I had a similar thought, but on a different tack.
See, this whole farrago reminds me of the "The Ship" thread, in that (at the very beginning, at least) the idea was that the threat to the Imperium came not from the possibility of success but rather from the sheer cost of redirecting resources from worthier endeavors to try, including the production of conventional armaments. It would also be vaguely reminiscent of Mao's Great Leap Forward in execution, with psyker canning equipment taking the place of backyard blast furnaces but similar underlying psychology: that any discrepancies between reality and the grand plan are someone else's fault, and as the fault lines between the two grow it's best not to be visibly unenthusiastic, lest one become the next scapegoat. The Great Leap Forward actually inspired Paranoia's Wholesome Meal Distributor adventure, which can give us a template.
I'd do it as a Mechanicus project, so the acolytes (who are Ordo Machinum) need to tread carefully vis-a-vis Inquisitorial power, and have them called in by a Magos Logis who's alarmed at the actions of her forge world's new Fabricator-General, having been schoolmates with him decades ago before he was repeatedly disciplined for minor insubordination and ultimately exiled to run the waste disposal system at a pedanticum complex or some other dead-end make-work job. Despite having never actually achieved anything -- those records are currently sequestered, but hey, they're talking to a full-blown Lexico Arcanus -- somehow he's running the planet now. Moreover, he's running it into the ground with an iron fist, talking about how the hidebound old hierarchy needs changes if they're ever going to get anything done and he knows just where to start. Production is flagging, quotas are barely met, dissenters are disappearing and if something isn't done soon, someone with a lot less capacity for subtlety than the Inquisition is going to come knocking with power-armored fists asking where their bolter shells are. If he's anything like she remembers, the new Fabricator-General is likely to react in a way that ends with the world in flames, so maybe the acolytes can get to the bottom of this and find a way to restore normalcy while there's still a forge world to fix.
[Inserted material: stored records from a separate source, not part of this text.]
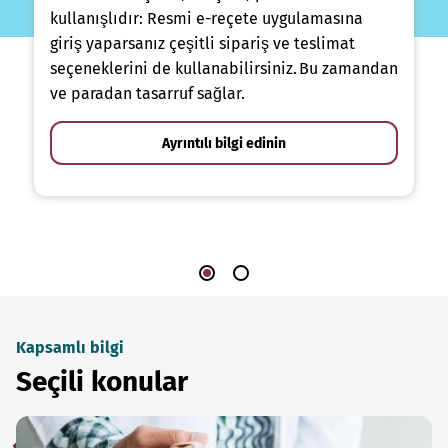
kullanışlıdır: Resmi e-reçete uygulamasına
giriş yaparsanız çeşitli sipariş ve teslimat
seçeneklerini de kullanabilirsiniz. Bu zamandan
ve paradan tasarruf sağlar.
Ayrıntılı bilgi edinin
Kapsamlı bilgi
Seçili konular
Then, of course, the question becomes not only what he's up to, but how the normal Mechanicum hierarchy was so thoroughly broken as to let this happen; the reach needed to find the only sub-techpriest who wouldn't question being suddenly handed control of a planet and then to actually make that happen is staggering and implies corruption on up to the sector level. It's an opportunity to show off how the Mechanicus and by extension the Imperium, for all its flaws, does generally work, by showing what it looks like when it doesn't -- and how a sufficiently rigid hierarchy can be made to do insane things when the alternative is being destroyed. Have the stakes get higher and the projects get wierder ("Are you suggesting we can't make low-priority Titan parts entirely out of worn-out servitor wetware to reallocate metal toward more important projects? Have you so little faith in the New Mechanicus?") until finally they discover the psyker-canning facilities dotted around the planet desperately trying to mass-produce MIUs with AI-that-isn't-AI monitoring systems that will run for decades and just stuffing badly-cloned brains into jars so they have something to show when they get inspected.
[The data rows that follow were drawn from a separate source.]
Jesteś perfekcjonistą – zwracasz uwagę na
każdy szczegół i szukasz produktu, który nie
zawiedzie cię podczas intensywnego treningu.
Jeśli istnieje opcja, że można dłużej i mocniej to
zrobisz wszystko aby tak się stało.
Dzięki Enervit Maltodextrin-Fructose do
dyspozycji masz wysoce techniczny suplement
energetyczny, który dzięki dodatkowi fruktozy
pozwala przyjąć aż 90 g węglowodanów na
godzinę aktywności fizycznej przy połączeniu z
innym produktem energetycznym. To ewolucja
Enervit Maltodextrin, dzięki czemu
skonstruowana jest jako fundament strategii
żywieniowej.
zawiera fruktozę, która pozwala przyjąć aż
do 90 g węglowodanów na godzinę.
Ultimately, I'd have it turn out so that this entire thing was a mistake, the result of an unintentional three-card monte between multiple conspiracies who kept swapping out each other's patsies right on up the ladder until this happened and who are now already at covert war with each other over it, while at the same time the new Fabricator-General is conducting his own private inquisition to quash dissent and attracting more plots to remove him by the minute. Lots of Mexican standoffs, but with more guns pointed at more people by virtue of the participants all having mechandendrites. Some important things -- or people -- hidden piecemeal as/in servitors. Heck, high-ranking magi hiding their brains in the psykercans. Fights in forges dripping with molten metal and increasingly on fire, or in cyberspace/the noosphere. Have one of the magi try to use tons of Ork spores to psychic-gestalt the psykercans into operation with predictable results, along with the appearance of some Eldar and Chaos cultists who have thoughts about these billions of mass-produced psykers they've heard so much about. Let that whole "The Emperor is not the Omnissiah" thing pop up and start a mini-civil war just as extremely ticked off Black Templars start asking why they haven't got any new bolter shells. Have someone pop open a long-sequestered can of Obliterator virus in a last-ditch attempt to bring this much-vaunted psychic superweapon online by the cyborgiest shortcut available, because goodness wouldn't it be handy with everything going on.
Getting the planet back to normal from there would be one heck of a story, I think.